Start of Available data
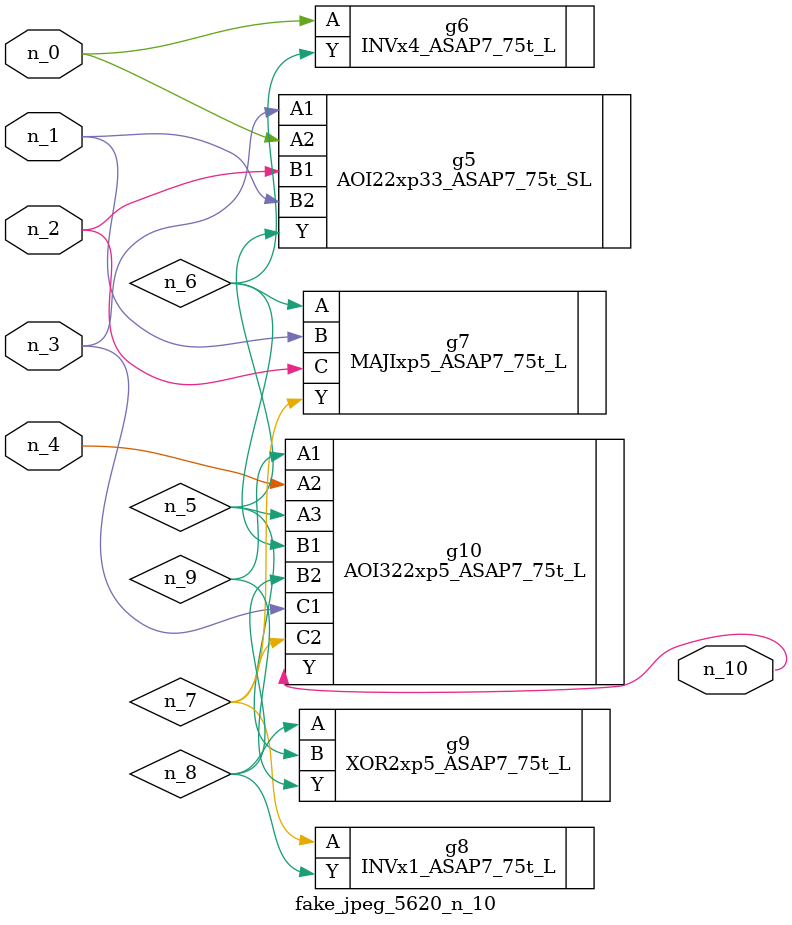
<source format=v>
module fake_jpeg_5620_n_10 (n_3, n_2, n_1, n_0, n_4, n_10);

input n_3;
input n_2;
input n_1;
input n_0;
input n_4;

output n_10;

wire n_8;
wire n_9;
wire n_6;
wire n_5;
wire n_7;

AOI22xp33_ASAP7_75t_SL g5 ( 
.A1(n_3),
.A2(n_0),
.B1(n_2),
.B2(n_1),
.Y(n_5)
);

INVx4_ASAP7_75t_L g6 ( 
.A(n_0),
.Y(n_6)
);

MAJIxp5_ASAP7_75t_L g7 ( 
.A(n_6),
.B(n_1),
.C(n_2),
.Y(n_7)
);

INVx1_ASAP7_75t_L g8 ( 
.A(n_7),
.Y(n_8)
);

XOR2xp5_ASAP7_75t_L g9 ( 
.A(n_8),
.B(n_5),
.Y(n_9)
);

AOI322xp5_ASAP7_75t_L g10 ( 
.A1(n_9),
.A2(n_4),
.A3(n_5),
.B1(n_6),
.B2(n_8),
.C1(n_3),
.C2(n_7),
.Y(n_10)
);


endmodule
</source>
End of Available data
Directive:
Reproduce every line from the listing above that holds the word "input".

Written answer:
input n_3;
input n_2;
input n_1;
input n_0;
input n_4;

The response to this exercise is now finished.